### Exercise aim
Write out the data word for word and drop any picture you find.

[Dataset entries]
+-------+

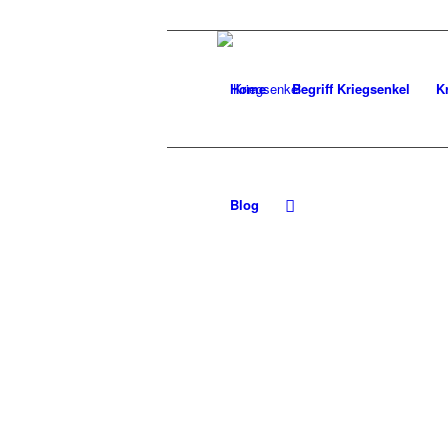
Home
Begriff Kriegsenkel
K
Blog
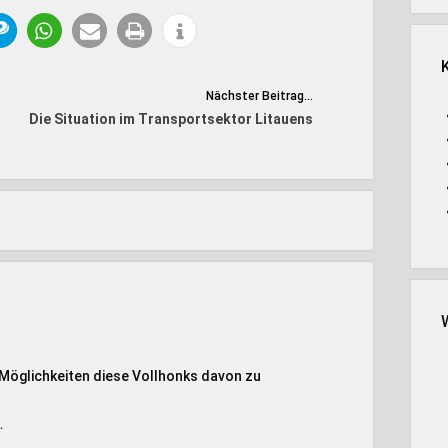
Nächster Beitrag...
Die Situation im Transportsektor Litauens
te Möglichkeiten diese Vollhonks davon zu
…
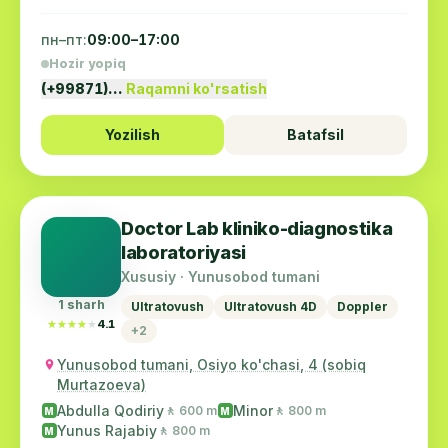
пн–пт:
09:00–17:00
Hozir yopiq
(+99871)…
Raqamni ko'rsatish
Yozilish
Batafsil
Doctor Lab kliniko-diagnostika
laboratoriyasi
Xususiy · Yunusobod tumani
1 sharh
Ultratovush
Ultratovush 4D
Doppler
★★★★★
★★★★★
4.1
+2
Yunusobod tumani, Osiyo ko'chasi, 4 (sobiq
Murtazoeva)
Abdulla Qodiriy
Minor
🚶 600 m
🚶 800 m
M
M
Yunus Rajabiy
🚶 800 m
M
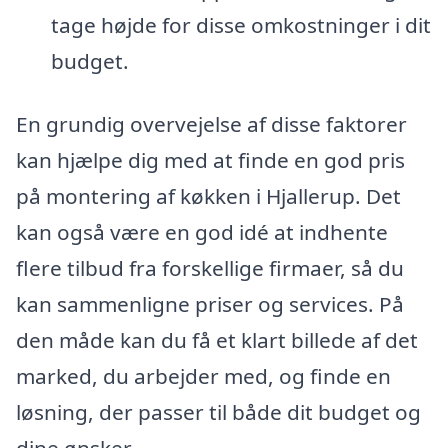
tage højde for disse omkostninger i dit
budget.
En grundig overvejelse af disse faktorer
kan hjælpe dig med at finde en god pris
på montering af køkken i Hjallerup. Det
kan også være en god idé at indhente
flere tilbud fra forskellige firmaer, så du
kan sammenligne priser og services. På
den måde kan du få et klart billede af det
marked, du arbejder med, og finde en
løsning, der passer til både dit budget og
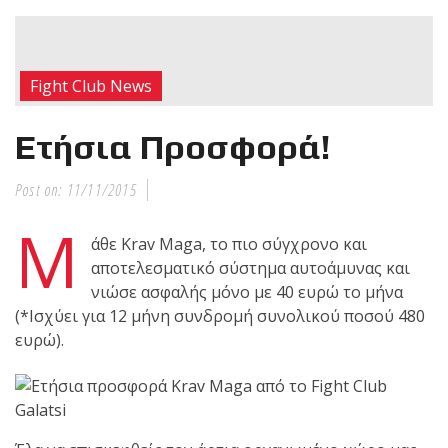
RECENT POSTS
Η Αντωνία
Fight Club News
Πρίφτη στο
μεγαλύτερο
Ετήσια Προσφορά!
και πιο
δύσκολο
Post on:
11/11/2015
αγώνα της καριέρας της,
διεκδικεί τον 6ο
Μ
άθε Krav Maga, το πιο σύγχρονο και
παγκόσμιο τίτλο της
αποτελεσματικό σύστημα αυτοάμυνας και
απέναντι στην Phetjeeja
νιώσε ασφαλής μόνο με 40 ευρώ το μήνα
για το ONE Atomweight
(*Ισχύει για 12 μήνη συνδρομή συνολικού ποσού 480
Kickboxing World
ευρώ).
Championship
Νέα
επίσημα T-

+-------+

### Response below
Home
Begriff Kriegsenkel
K
Blog
Nächster Beitrag...
Die Situation im Transportsektor Litauens
te Möglichkeiten diese Vollhonks davon zu
…
пн–пт:
09:00–17:00
Hozir yopiq
(+99871)…
Raqamni ko'rsatish
Yozilish
Batafsil
Doctor Lab kliniko-diagnostika
laboratoriyasi
Xususiy · Yunusobod tumani
1 sharh
Ultratovush
Ultratovush 4D
Doppler
★★★★★
★★★★★
4.1
+2
Yunusobod tumani, Osiyo ko'chasi, 4 (sobiq
Murtazoeva)
Abdulla Qodiriy
Minor
🚶 600 m
🚶 800 m
M
M
Yunus Rajabiy
🚶 800 m
M
tage højde for disse omkostninger i dit
budget.
En grundig overvejelse af disse faktorer
kan hjælpe dig med at finde en god pris
på montering af køkken i Hjallerup. Det
kan også være en god idé at indhente
flere tilbud fra forskellige firmaer, så du
kan sammenligne priser og services. På
den måde kan du få et klart billede af det
marked, du arbejder med, og finde en
løsning, der passer til både dit budget og
RECENT POSTS
Η Αντωνία
Fight Club News
Πρίφτη στο
μεγαλύτερο
Ετήσια Προσφορά!
και πιο
δύσκολο
Post on:
11/11/2015
αγώνα της καριέρας της,
διεκδικεί τον 6ο
Μ
άθε Krav Maga, το πιο σύγχρονο και
παγκόσμιο τίτλο της
αποτελεσματικό σύστημα αυτοάμυνας και
απέναντι στην Phetjeeja
νιώσε ασφαλής μόνο με 40 ευρώ το μήνα
για το ONE Atomweight
(*Ισχύει για 12 μήνη συνδρομή συνολικού ποσού 480
Kickboxing World
ευρώ).
Championship
Νέα
επίσημα T-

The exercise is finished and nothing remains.